Exercise goal:
Wherever a picture appears in the data below, omit it, and restate everything else word for word.

Material shown:
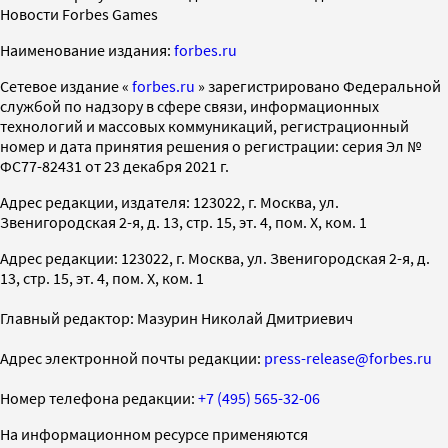
Новости Forbes Games
Наименование издания:
forbes.ru
Cетевое издание «
forbes.ru
» зарегистрировано Федеральной
службой по надзору в сфере связи, информационных
технологий и массовых коммуникаций, регистрационный
номер и дата принятия решения о регистрации: серия Эл №
ФС77-82431 от 23 декабря 2021 г.
Адрес редакции, издателя: 123022, г. Москва, ул.
Звенигородская 2-я, д. 13, стр. 15, эт. 4, пом. X, ком. 1
Адрес редакции: 123022, г. Москва, ул. Звенигородская 2-я, д.
13, стр. 15, эт. 4, пом. X, ком. 1
Главный редактор: Мазурин Николай Дмитриевич
Адрес электронной почты редакции:
press-release@forbes.ru
Номер телефона редакции:
+7 (495) 565-32-06
На информационном ресурсе применяются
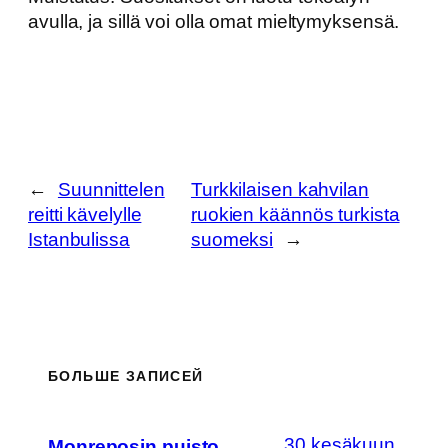
avulla, ja sillä voi olla omat mieltymyksensä.
←
Suunnittelen
Turkkilaisen kahvilan
reitti kävelylle
ruokien käännös turkista
Istanbulissa
suomeksi
→
БОЛЬШЕ ЗАПИСЕЙ
30 kesäkuun,
Monreposin puisto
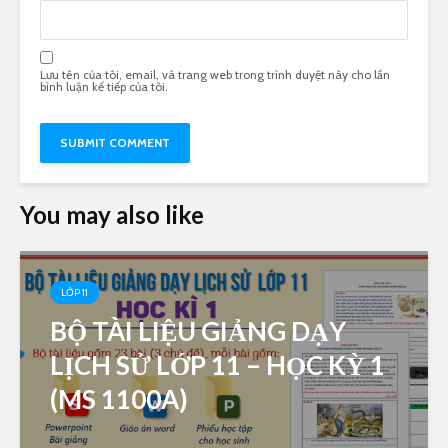
Lưu tên của tôi, email, và trang web trong trình duyệt này cho lần
bình luận kế tiếp của tôi.
You may also like
LỚP 11
BỘ TÀI LIỆU GIẢNG DẠY
LỊCH SỬ LỚP 11 – HỌC KỲ 1
(MS 1100A)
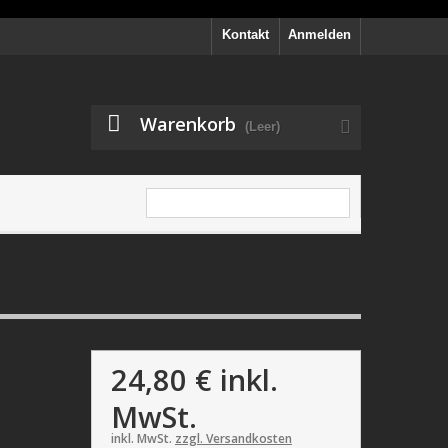
Kontakt
Anmelden
Warenkorb
(Leer)
24,80 €
inkl.
MwSt.
inkl. MwSt.
zzgl. Versandkosten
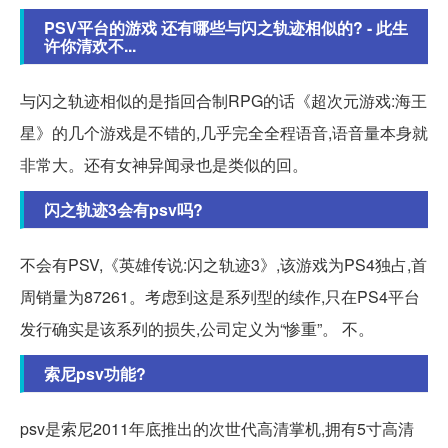
PSV平台的游戏 还有哪些与闪之轨迹相似的? - 此生
许你清欢不...
与闪之轨迹相似的是指回合制RPG的话《超次元游戏:海王
星》的几个游戏是不错的,几乎完全全程语音,语音量本身就
非常大。还有女神异闻录也是类似的回。
闪之轨迹3会有psv吗?
不会有PSV,《英雄传说:闪之轨迹3》,该游戏为PS4独占,首
周销量为87261。考虑到这是系列型的续作,只在PS4平台
发行确实是该系列的损失,公司定义为“惨重”。 不。
索尼psv功能?
psv是索尼2011年底推出的次世代高清掌机,拥有5寸高清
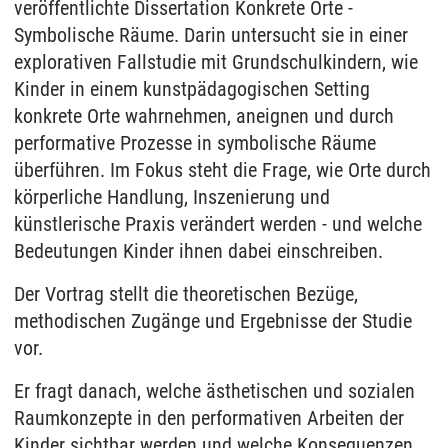
veröffentlichte Dissertation Konkrete Orte -
Symbolische Räume. Darin untersucht sie in einer
explorativen Fallstudie mit Grundschulkindern, wie
Kinder in einem kunstpädagogischen Setting
konkrete Orte wahrnehmen, aneignen und durch
performative Prozesse in symbolische Räume
überführen. Im Fokus steht die Frage, wie Orte durch
körperliche Handlung, Inszenierung und
künstlerische Praxis verändert werden - und welche
Bedeutungen Kinder ihnen dabei einschreiben.
Der Vortrag stellt die theoretischen Bezüge,
methodischen Zugänge und Ergebnisse der Studie
vor.
Er fragt danach, welche ästhetischen und sozialen
Raumkonzepte in den performativen Arbeiten der
Kinder sichtbar werden und welche Konsequenzen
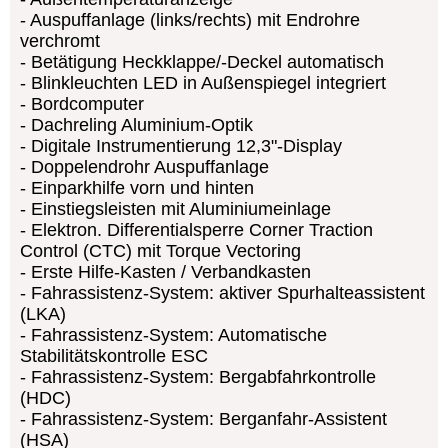
Auspuffanlage (links/rechts) mit Endrohre
verchromt
Betätigung Heckklappe/-Deckel automatisch
Blinkleuchten LED in Außenspiegel integriert
Bordcomputer
Dachreling Aluminium-Optik
Digitale Instrumentierung 12,3"-Display
Doppelendrohr Auspuffanlage
Einparkhilfe vorn und hinten
Einstiegsleisten mit Aluminiumeinlage
Elektron. Differentialsperre Corner Traction
Control (CTC) mit Torque Vectoring
Erste Hilfe-Kasten / Verbandkasten
Fahrassistenz-System: aktiver Spurhalteassistent
(LKA)
Fahrassistenz-System: Automatische
Stabilitätskontrolle ESC
Fahrassistenz-System: Bergabfahrkontrolle
(HDC)
Fahrassistenz-System: Berganfahr-Assistent
(HSA)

Task solution:
Новости Forbes Games
Наименование издания:
forbes.ru
Cетевое издание «
forbes.ru
» зарегистрировано Федеральной
службой по надзору в сфере связи, информационных
технологий и массовых коммуникаций, регистрационный
номер и дата принятия решения о регистрации: серия Эл №
ФС77-82431 от 23 декабря 2021 г.
Адрес редакции, издателя: 123022, г. Москва, ул.
Звенигородская 2-я, д. 13, стр. 15, эт. 4, пом. X, ком. 1
Адрес редакции: 123022, г. Москва, ул. Звенигородская 2-я, д.
13, стр. 15, эт. 4, пом. X, ком. 1
Главный редактор: Мазурин Николай Дмитриевич
Адрес электронной почты редакции:
press-release@forbes.ru
Номер телефона редакции:
+7 (495) 565-32-06
На информационном ресурсе применяются
avulla, ja sillä voi olla omat mieltymyksensä.
←
Suunnittelen
Turkkilaisen kahvilan
reitti kävelylle
ruokien käännös turkista
Istanbulissa
suomeksi
→
БОЛЬШЕ ЗАПИСЕЙ
30 kesäkuun,
Monreposin puisto
Lưu tên của tôi, email, và trang web trong trình duyệt này cho lần
bình luận kế tiếp của tôi.
You may also like
LỚP 11
BỘ TÀI LIỆU GIẢNG DẠY
LỊCH SỬ LỚP 11 – HỌC KỲ 1
(MS 1100A)
Kontakt
Anmelden
Warenkorb
(Leer)
24,80 €
inkl.
MwSt.
inkl. MwSt.
zzgl. Versandkosten
PSV平台的游戏 还有哪些与闪之轨迹相似的? - 此生
许你清欢不...
与闪之轨迹相似的是指回合制RPG的话《超次元游戏:海王
星》的几个游戏是不错的,几乎完全全程语音,语音量本身就
非常大。还有女神异闻录也是类似的回。
闪之轨迹3会有psv吗?
不会有PSV,《英雄传说:闪之轨迹3》,该游戏为PS4独占,首
周销量为87261。考虑到这是系列型的续作,只在PS4平台
发行确实是该系列的损失,公司定义为“惨重”。 不。
索尼psv功能?
psv是索尼2011年底推出的次世代高清掌机,拥有5寸高清
veröffentlichte Dissertation Konkrete Orte -
Symbolische Räume. Darin untersucht sie in einer
explorativen Fallstudie mit Grundschulkindern, wie
Kinder in einem kunstpädagogischen Setting
konkrete Orte wahrnehmen, aneignen und durch
performative Prozesse in symbolische Räume
überführen. Im Fokus steht die Frage, wie Orte durch
körperliche Handlung, Inszenierung und
künstlerische Praxis verändert werden - und welche
Bedeutungen Kinder ihnen dabei einschreiben.
Der Vortrag stellt die theoretischen Bezüge,
methodischen Zugänge und Ergebnisse der Studie
vor.
Er fragt danach, welche ästhetischen und sozialen
Raumkonzepte in den performativen Arbeiten der
Kinder sichtbar werden und welche Konsequenzen
Auspuffanlage (links/rechts) mit Endrohre
verchromt
Betätigung Heckklappe/-Deckel automatisch
Blinkleuchten LED in Außenspiegel integriert
Bordcomputer
Dachreling Aluminium-Optik
Digitale Instrumentierung 12,3"-Display
Doppelendrohr Auspuffanlage
Einparkhilfe vorn und hinten
Einstiegsleisten mit Aluminiumeinlage
Elektron. Differentialsperre Corner Traction
Control (CTC) mit Torque Vectoring
Erste Hilfe-Kasten / Verbandkasten
Fahrassistenz-System: aktiver Spurhalteassistent
(LKA)
Fahrassistenz-System: Automatische
Stabilitätskontrolle ESC
Fahrassistenz-System: Bergabfahrkontrolle
(HDC)
Fahrassistenz-System: Berganfahr-Assistent
(HSA)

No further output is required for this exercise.